Contrast Russian law enforcement with the travesty that passes for such in the West. Why, you can say what you will about any president or prime minister, and the state will still be too feeble to execute you on the wheel. Where are traditional values in that?

So I have two words for all you moaners who bewail the abuse of traditional values in the West and yearn for a strong leader: Vlad Putin.

He fights for traditional values every day, combining the qualities not only of his Russian predecessors, such as Ivan IV, Peter I and Stalin, but also of Pope Urban II who inspired the First Crusade and of Godfrey of Bouillon who led it. Where would we be without Vlad?

P.S. According to unverified reports, the arrested ISIS suspects have also confessed to the murder of President Kennedy.

3 thoughts on “Let’s hear it for traditional values”

  1. “And of course, torture and medical experimentation in prisoners are fine Soviet extensions of Petrine jurisprudence, and Vlad proudly lists Stalin among his heroes.”

    Joe wanted to cross a gorilla with a human to create the super-soldier. It could not be done at the time but perhaps can be done so now? Vlad are you interested?

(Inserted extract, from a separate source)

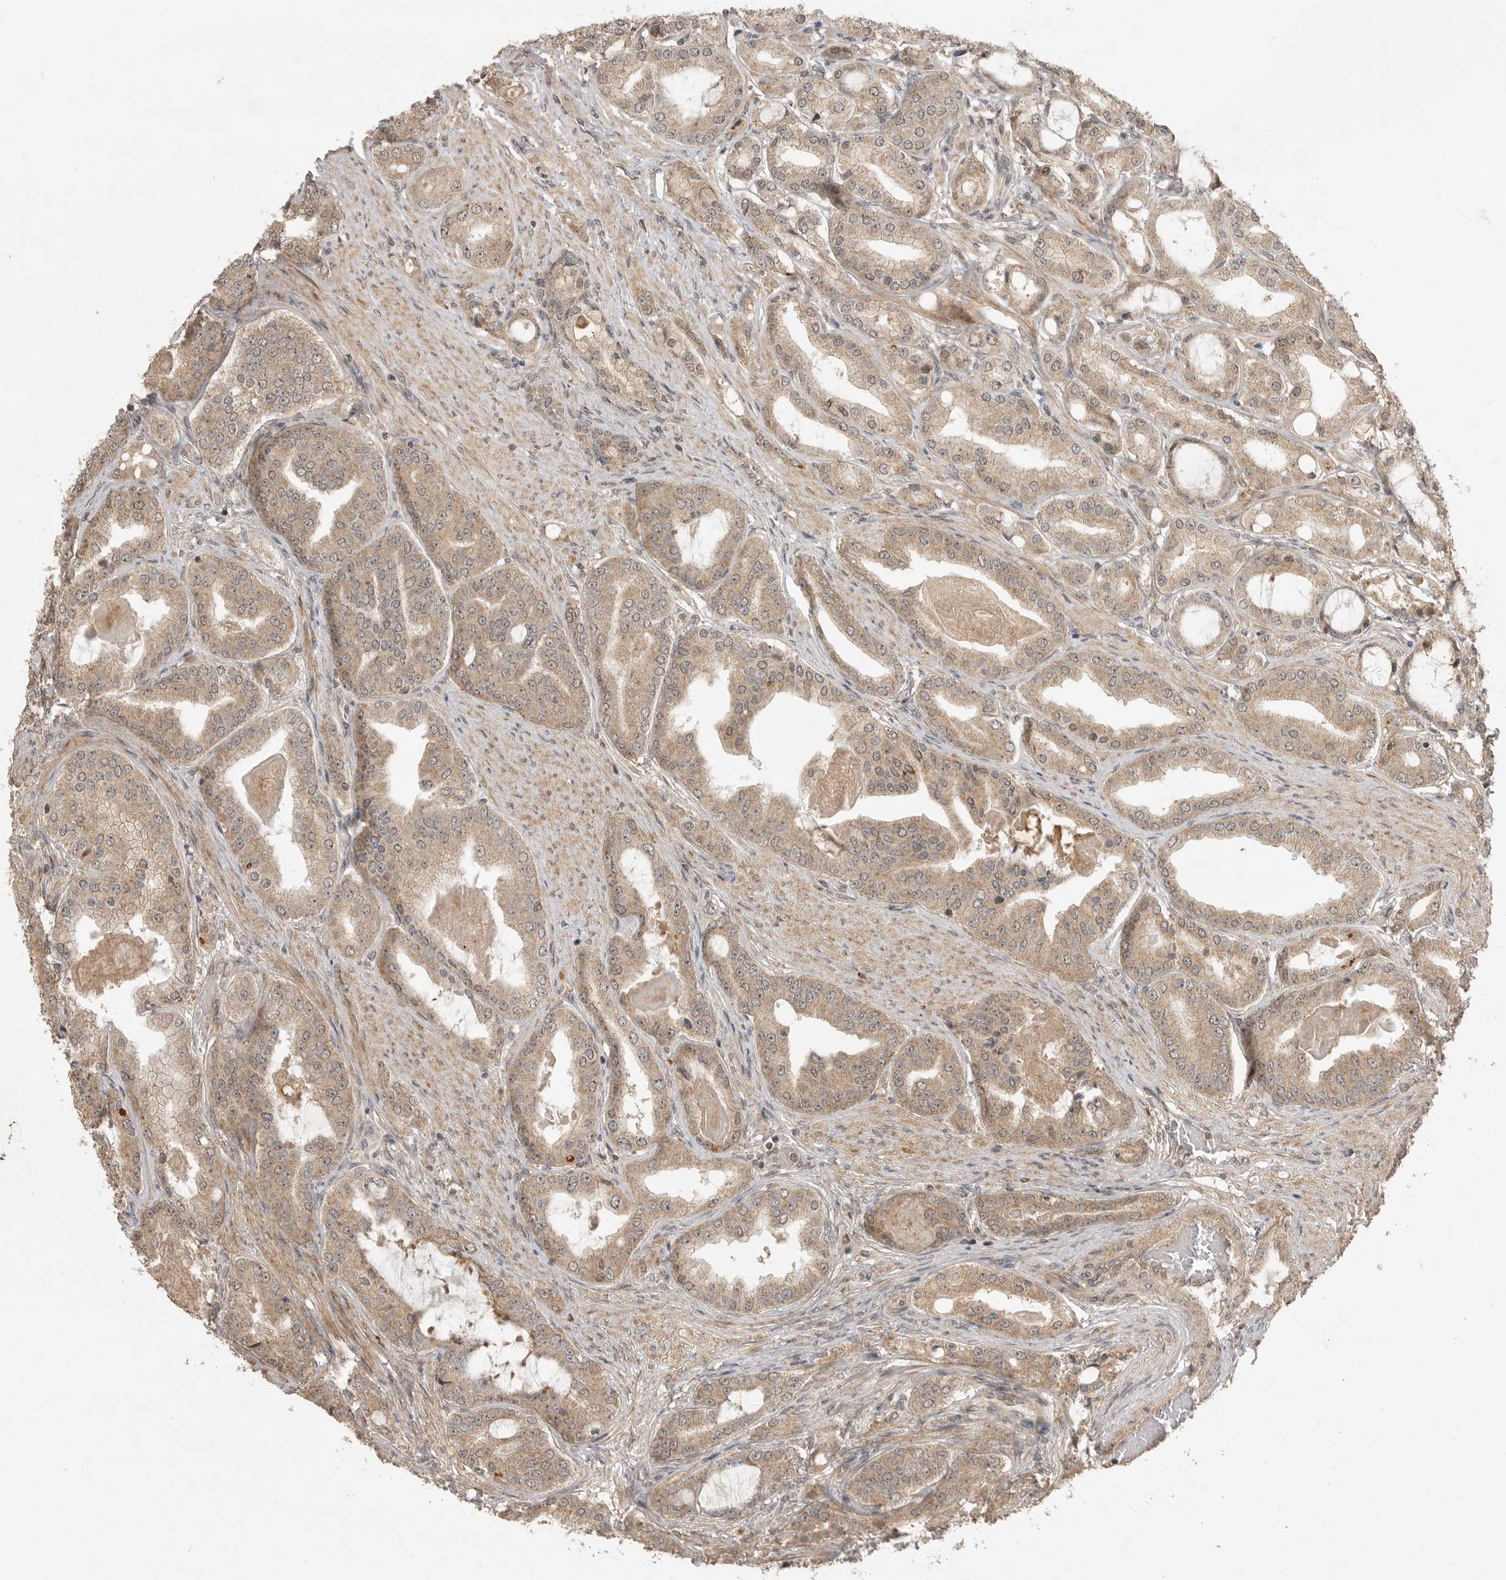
{"staining": {"intensity": "weak", "quantity": ">75%", "location": "cytoplasmic/membranous"}, "tissue": "prostate cancer", "cell_type": "Tumor cells", "image_type": "cancer", "snomed": [{"axis": "morphology", "description": "Adenocarcinoma, High grade"}, {"axis": "topography", "description": "Prostate"}], "caption": "Immunohistochemical staining of human prostate cancer exhibits weak cytoplasmic/membranous protein positivity in approximately >75% of tumor cells.", "gene": "BOC", "patient": {"sex": "male", "age": 60}}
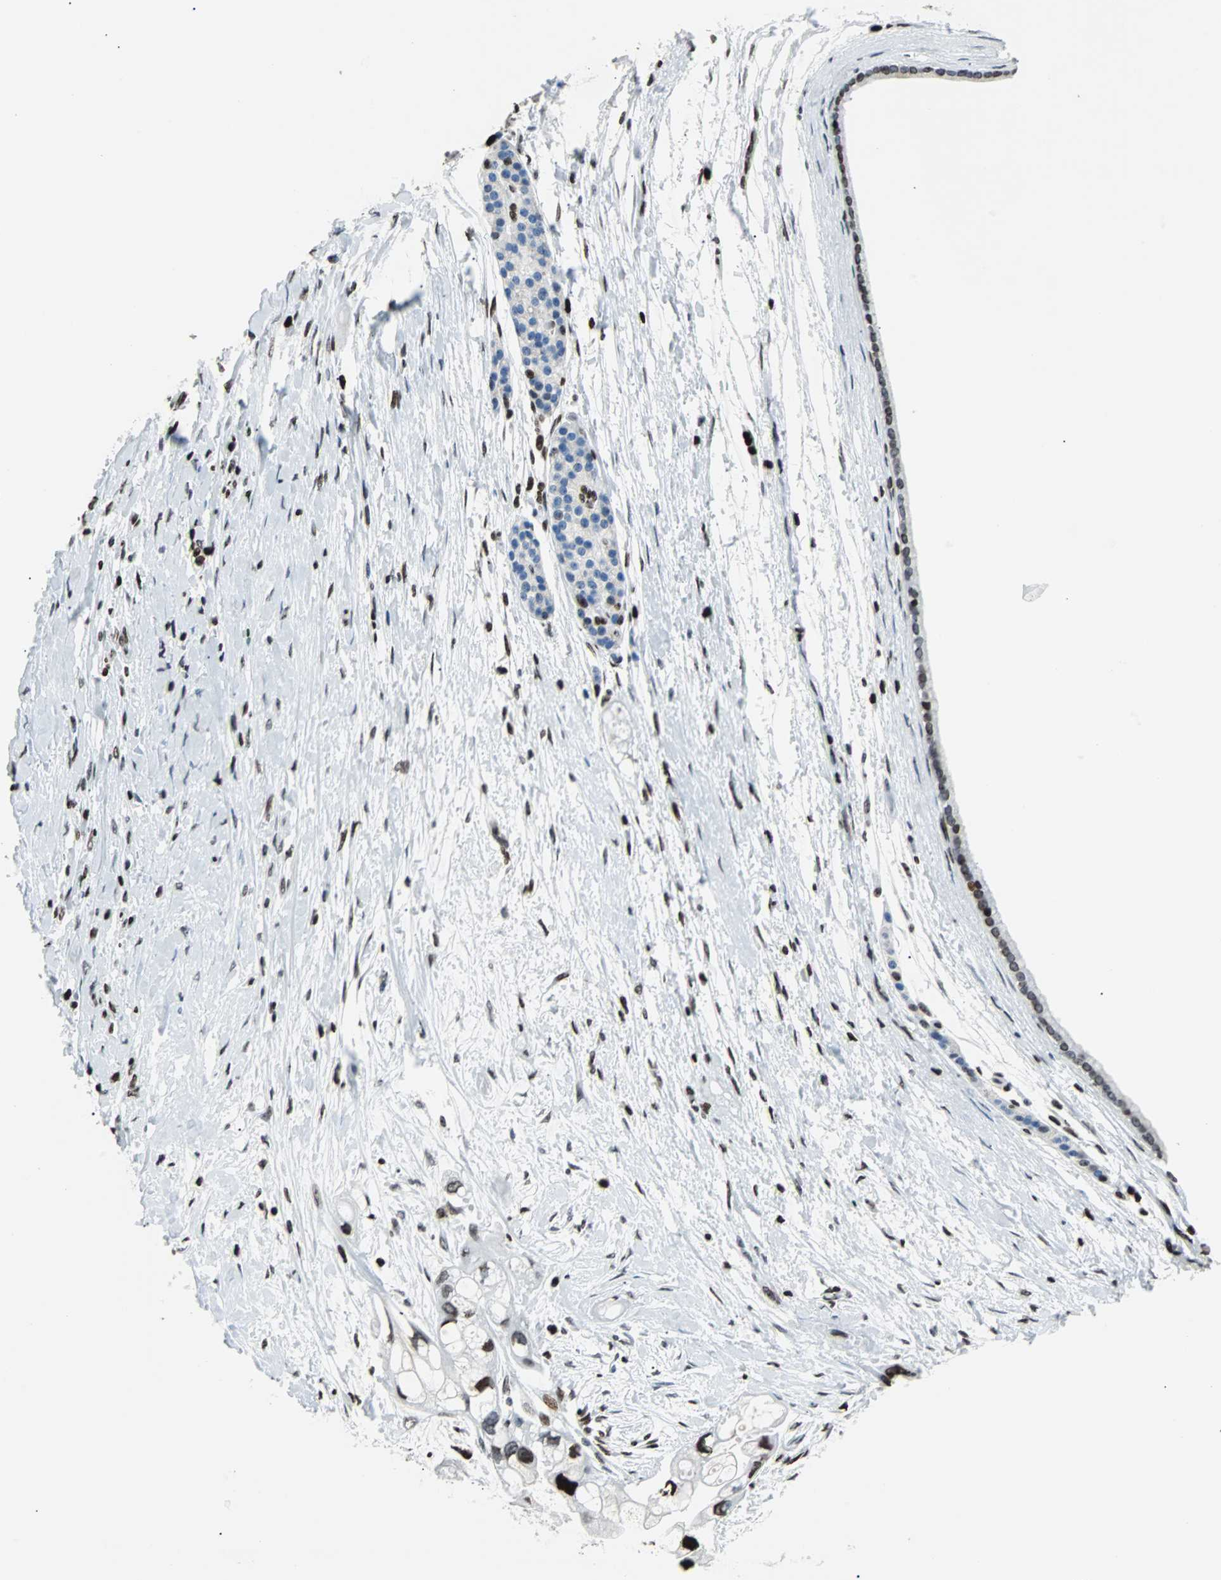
{"staining": {"intensity": "moderate", "quantity": ">75%", "location": "nuclear"}, "tissue": "pancreatic cancer", "cell_type": "Tumor cells", "image_type": "cancer", "snomed": [{"axis": "morphology", "description": "Adenocarcinoma, NOS"}, {"axis": "topography", "description": "Pancreas"}], "caption": "Immunohistochemical staining of pancreatic adenocarcinoma shows medium levels of moderate nuclear staining in about >75% of tumor cells.", "gene": "ZNF131", "patient": {"sex": "female", "age": 77}}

  2. While barbaric (pardon me, traditional) punishment would certainly be a deterrent to crime, it would not seem to be the solution to all crime; for example, that of the false-flag variety. In that case the enforcers are free to arrest any person and elicit a confession.

    These arrests remind me of the OPM-SANG bombing in Riyadh in 1995. As the Saudi National Guard included U.S. advisors, the FBI wanted to have agents leading the investigation. Before their presence could even be felt, the local Saudi papers were filled with reports (and pictures) that the four men responsible had been caught and executed. Due process may not be a tradition in Islamic countries, but quick retribution is.

  3. Chechens are savages: when asked which of them sliced off the terrorist’s ear, they replied in unison: ME. Those guys will obviously be sentenced to lifetime imprisonment but they won’t live long in a prison camp. Fellow convicts will turn their life into hell and they’ll likely commit a suicide.